04 novembre 2011

A cosa serve la formazione? (Prima parte)

Questo articolo è dedicato maggiormente a chi eroga la formazione, un po’ meno a chi l'acquista. Però non verrà usato (volutamente) un linguaggio tecnico perché anche chi acquista la formazione comprenda di cosa si sta parlando. L’argomento è infatti importante: si parla del plusvalore della formazione, di cosa si vende, di cosa si acquista.

In sostanza, chi acquista la formazione cosa compra? Credo sia una domanda che anche chi eroga la formazione si sia posto.

Una risposta classica è che si vende/acquista apprendimento. Ma apprendimento legato a cosa? Non mi sembra esauriente come risposta.

Qualcuno più raffinato parla di maggiore efficienza e efficacia nell'azione lavorativa in relazione agli obiettivi dati (questo è solitamente ciò che chiedono le aziende). Per esempio: se lavori nel customer care, ti “alleno” per rendere il tuo modo di rispondere più soddisfacente per il cliente; se fai il venditore, ti “alleno” per vendere di più; se lavori in un team ti “alleno” per potenziare la tua azione tramite il contributo del gruppo; se fai il manager ti “alleno” a guidare i collaboratori verso gli obiettivi stabiliti nel budget; e così via. Oppure ti alleno per ridurre il peso delle tue attività lavorative, per lavorare con meno stress, con più gratificazione.

Si, ma ancora non ci siamo. Come faccio a darti gli strumenti per lavorare meglio? Di cosa si tratta? Di suggestione? Di addestramento? Di conoscenze?

Ecco la mia risposta: la formazione serve a rendere le persone consapevoli di come funzionano gli elementi del sistema in cui agiscono e di come questi elementi interagiscano tra loro. Con una complicazione in più: le proprie azioni e le proprie reazioni emotive (atteggiamenti, sentimenti, motivazioni) sono un elemento del sistema di cui bisogna prendere consapevolezza, perché influenzano il comportamento degli altri elementi.

Ad esempio, se lavori nel customer care prenderò in considerazione tutti gli elementi e la loro dinamica di interazione: cosa ti chiede l’azienda, che clienti hai, che mezzi hai, come si comportano i clienti, come ti comporti tu di fronte a certe situazioni, e come interagiscono tutti questi elementi, quali sono le strategie migliori per gestire tutti questi elementi e raggiungere gli obiettivi che ci si propone. Esattamente come accade in un gioco strutturato: gli scacchi, il poker, il calcio, ecc. Ogni giocatore può diventare un giocatore migliore imparando non solo le regole per giocare (addestramento, conoscenze), ma la strategia per giocare al meglio.

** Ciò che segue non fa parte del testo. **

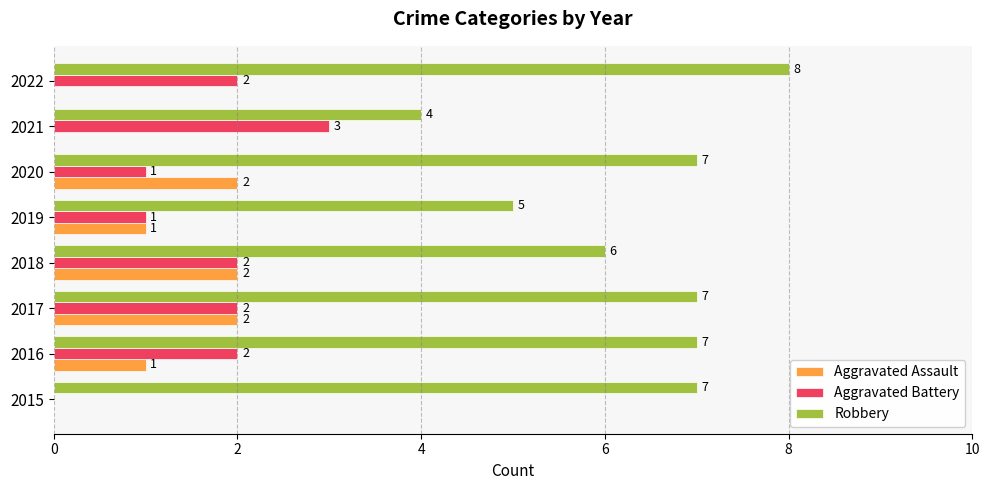

What is the maximum value for Robbery?

8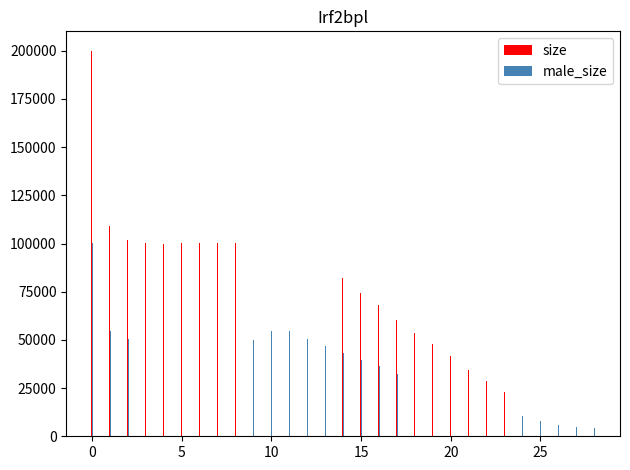

List the series in order of their overall mean, highest first.

size, male_size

Nel prossimo post, infatti, proseguiremo il discorso parlando della teoria dei giochi e di come questa abbia delle analogie con la formazione.

Una precisazione: come in certi giochi, in cui si parla di probabilità degli esiti decisionali perché le variabili sono pressoché infinite e le informazioni incomplete, nella formazione comportamentale parliamo sempre di quale sia la strategia probabilisticamente migliore per ottenere certi effetti. Non vi sono certezze, non facciamo finta che ciò di cui si tratta è del tipo “se x si comporta così…allora ne consegue che y…”, ma parliamo di probabilità che una certa cosa accada. Il comportamento funziona così, non è matematica.